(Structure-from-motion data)
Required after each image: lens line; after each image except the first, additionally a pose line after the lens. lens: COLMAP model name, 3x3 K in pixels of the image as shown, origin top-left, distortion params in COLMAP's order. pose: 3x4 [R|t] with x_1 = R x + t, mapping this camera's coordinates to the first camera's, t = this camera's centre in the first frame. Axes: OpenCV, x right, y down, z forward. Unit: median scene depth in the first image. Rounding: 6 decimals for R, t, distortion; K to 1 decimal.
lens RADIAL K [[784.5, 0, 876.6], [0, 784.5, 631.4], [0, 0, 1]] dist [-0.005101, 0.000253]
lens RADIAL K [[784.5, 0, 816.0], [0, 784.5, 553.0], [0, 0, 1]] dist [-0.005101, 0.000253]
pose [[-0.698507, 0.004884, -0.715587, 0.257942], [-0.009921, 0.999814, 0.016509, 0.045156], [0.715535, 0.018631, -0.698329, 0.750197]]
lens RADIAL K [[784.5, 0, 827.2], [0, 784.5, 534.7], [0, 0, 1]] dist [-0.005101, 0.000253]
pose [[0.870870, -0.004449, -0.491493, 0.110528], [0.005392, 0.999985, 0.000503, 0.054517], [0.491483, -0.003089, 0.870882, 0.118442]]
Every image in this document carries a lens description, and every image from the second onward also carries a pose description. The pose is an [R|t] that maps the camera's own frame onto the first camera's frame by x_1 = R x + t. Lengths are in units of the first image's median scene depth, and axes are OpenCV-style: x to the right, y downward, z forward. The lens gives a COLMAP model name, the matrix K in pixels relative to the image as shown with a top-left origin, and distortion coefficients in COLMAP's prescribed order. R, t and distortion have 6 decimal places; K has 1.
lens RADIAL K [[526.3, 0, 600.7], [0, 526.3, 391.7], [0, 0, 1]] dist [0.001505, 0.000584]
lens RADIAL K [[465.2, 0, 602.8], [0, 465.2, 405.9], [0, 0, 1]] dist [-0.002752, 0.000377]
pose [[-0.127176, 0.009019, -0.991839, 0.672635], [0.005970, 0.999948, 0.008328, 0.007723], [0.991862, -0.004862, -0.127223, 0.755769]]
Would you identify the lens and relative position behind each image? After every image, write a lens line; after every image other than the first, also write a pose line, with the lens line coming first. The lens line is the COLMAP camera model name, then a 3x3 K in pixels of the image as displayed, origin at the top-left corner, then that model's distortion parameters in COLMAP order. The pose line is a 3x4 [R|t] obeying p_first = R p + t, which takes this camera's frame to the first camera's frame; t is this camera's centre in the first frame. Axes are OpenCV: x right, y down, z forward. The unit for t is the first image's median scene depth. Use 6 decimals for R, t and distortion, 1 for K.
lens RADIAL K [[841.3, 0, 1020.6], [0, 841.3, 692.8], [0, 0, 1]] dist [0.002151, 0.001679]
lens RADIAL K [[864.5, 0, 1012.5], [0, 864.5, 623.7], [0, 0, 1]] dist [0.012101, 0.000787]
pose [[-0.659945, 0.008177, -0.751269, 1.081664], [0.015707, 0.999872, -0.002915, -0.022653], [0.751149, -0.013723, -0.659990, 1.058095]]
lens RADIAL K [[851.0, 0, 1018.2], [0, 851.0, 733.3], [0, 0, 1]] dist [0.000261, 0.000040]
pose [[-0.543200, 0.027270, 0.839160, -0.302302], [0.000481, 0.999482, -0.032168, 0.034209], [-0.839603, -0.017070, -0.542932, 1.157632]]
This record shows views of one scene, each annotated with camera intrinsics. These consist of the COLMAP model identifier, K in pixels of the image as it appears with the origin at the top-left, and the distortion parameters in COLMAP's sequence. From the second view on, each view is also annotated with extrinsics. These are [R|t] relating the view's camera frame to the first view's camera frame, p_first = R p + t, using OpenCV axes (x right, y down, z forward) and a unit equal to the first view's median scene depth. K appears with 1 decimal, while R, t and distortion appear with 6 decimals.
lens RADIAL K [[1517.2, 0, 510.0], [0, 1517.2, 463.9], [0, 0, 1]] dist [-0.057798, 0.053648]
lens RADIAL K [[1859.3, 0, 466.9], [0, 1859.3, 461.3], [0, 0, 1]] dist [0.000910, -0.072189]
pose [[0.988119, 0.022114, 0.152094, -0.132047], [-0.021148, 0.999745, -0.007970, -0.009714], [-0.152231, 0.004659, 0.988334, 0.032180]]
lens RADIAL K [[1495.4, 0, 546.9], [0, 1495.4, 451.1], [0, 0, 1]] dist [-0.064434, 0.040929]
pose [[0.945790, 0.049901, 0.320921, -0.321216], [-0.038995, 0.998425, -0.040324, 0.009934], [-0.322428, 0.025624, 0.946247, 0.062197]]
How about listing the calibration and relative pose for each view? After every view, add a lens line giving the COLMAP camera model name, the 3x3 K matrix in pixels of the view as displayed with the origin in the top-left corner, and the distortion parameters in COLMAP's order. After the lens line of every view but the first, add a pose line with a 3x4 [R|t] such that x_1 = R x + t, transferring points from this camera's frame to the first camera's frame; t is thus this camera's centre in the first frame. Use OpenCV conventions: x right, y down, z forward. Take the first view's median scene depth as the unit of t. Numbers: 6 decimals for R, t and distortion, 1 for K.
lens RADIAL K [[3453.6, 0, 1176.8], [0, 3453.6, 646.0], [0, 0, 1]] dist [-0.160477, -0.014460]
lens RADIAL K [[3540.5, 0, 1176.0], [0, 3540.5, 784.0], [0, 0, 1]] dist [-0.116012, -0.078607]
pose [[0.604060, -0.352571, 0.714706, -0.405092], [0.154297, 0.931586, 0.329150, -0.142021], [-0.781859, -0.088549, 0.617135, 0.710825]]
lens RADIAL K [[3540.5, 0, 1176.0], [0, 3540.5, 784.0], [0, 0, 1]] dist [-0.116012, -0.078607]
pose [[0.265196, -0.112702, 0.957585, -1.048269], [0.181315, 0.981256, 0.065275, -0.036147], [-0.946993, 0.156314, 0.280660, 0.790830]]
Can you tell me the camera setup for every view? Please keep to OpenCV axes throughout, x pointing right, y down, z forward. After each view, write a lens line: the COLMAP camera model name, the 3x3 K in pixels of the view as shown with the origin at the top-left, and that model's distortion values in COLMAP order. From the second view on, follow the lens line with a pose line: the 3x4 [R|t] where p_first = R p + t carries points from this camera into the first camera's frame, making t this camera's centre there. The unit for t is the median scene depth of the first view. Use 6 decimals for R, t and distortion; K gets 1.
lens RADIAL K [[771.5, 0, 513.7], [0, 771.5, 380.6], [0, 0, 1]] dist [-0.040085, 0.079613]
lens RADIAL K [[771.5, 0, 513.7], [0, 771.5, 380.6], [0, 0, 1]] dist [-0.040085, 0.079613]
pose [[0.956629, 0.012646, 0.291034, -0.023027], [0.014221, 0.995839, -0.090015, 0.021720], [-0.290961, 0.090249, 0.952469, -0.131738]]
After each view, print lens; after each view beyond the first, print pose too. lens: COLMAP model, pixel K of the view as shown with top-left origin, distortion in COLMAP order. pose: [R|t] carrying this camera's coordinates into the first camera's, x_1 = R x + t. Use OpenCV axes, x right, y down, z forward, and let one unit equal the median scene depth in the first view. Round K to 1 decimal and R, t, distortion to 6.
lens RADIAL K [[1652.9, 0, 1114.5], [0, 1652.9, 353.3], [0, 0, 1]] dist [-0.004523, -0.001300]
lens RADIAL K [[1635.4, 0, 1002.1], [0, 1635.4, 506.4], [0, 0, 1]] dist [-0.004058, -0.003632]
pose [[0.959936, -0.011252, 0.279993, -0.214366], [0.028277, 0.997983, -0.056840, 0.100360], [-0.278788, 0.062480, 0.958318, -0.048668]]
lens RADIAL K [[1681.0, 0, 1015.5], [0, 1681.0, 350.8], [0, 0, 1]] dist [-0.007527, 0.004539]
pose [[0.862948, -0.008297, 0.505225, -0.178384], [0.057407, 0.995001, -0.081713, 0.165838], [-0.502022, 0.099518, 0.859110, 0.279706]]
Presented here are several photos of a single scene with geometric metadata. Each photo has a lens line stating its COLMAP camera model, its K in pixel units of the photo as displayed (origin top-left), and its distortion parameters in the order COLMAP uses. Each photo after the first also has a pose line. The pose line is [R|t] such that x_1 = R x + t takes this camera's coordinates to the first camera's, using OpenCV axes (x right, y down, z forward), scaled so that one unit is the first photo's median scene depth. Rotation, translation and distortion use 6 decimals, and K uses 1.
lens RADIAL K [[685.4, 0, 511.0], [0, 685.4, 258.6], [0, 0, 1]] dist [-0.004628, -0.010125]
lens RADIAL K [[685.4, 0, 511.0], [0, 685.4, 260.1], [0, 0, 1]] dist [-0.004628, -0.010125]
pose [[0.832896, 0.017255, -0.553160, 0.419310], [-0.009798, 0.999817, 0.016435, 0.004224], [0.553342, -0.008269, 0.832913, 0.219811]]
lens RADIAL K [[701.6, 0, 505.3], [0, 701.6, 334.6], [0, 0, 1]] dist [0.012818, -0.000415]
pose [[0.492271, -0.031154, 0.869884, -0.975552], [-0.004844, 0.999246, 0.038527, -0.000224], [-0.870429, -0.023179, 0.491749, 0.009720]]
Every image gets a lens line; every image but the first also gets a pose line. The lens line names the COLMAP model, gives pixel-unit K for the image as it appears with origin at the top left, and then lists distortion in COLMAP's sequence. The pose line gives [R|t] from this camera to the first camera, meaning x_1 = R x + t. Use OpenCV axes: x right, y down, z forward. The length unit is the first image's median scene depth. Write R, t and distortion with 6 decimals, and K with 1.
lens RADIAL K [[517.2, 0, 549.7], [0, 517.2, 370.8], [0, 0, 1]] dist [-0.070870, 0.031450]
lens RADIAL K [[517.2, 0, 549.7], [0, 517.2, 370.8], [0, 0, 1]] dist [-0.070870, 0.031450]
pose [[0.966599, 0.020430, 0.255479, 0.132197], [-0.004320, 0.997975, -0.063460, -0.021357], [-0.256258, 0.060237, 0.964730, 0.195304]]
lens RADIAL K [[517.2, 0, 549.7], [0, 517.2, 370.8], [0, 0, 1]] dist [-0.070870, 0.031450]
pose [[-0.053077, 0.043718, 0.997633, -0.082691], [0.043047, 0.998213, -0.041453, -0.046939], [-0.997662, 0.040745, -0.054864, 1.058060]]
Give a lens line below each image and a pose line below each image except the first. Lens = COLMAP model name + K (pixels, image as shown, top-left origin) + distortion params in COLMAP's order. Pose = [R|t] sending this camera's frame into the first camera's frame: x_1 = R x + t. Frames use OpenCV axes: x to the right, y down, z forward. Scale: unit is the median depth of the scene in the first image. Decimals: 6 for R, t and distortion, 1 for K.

EXERCISE PROMPT
Precisely the line with "Every image gets" and the lines after it, up to the last line of the entries above, are to be reproduced, and nothing more.

SOLVED EXERCISE
Every image gets a lens line; every image but the first also gets a pose line. The lens line names the COLMAP model, gives pixel-unit K for the image as it appears with origin at the top left, and then lists distortion in COLMAP's sequence. The pose line gives [R|t] from this camera to the first camera, meaning x_1 = R x + t. Use OpenCV axes: x right, y down, z forward. The length unit is the first image's median scene depth. Write R, t and distortion with 6 decimals, and K with 1.
lens RADIAL K [[517.2, 0, 549.7], [0, 517.2, 370.8], [0, 0, 1]] dist [-0.070870, 0.031450]
lens RADIAL K [[517.2, 0, 549.7], [0, 517.2, 370.8], [0, 0, 1]] dist [-0.070870, 0.031450]
pose [[0.966599, 0.020430, 0.255479, 0.132197], [-0.004320, 0.997975, -0.063460, -0.021357], [-0.256258, 0.060237, 0.964730, 0.195304]]
lens RADIAL K [[517.2, 0, 549.7], [0, 517.2, 370.8], [0, 0, 1]] dist [-0.070870, 0.031450]
pose [[-0.053077, 0.043718, 0.997633, -0.082691], [0.043047, 0.998213, -0.041453, -0.046939], [-0.997662, 0.040745, -0.054864, 1.058060]]
Give a lens line below each image and a pose line below each image except the first. Lens = COLMAP model name + K (pixels, image as shown, top-left origin) + distortion params in COLMAP's order. Pose = [R|t] sending this camera's frame into the first camera's frame: x_1 = R x + t. Frames use OpenCV axes: x to the right, y down, z forward. Scale: unit is the median depth of the scene in the first image. Decimals: 6 for R, t and distortion, 1 for K.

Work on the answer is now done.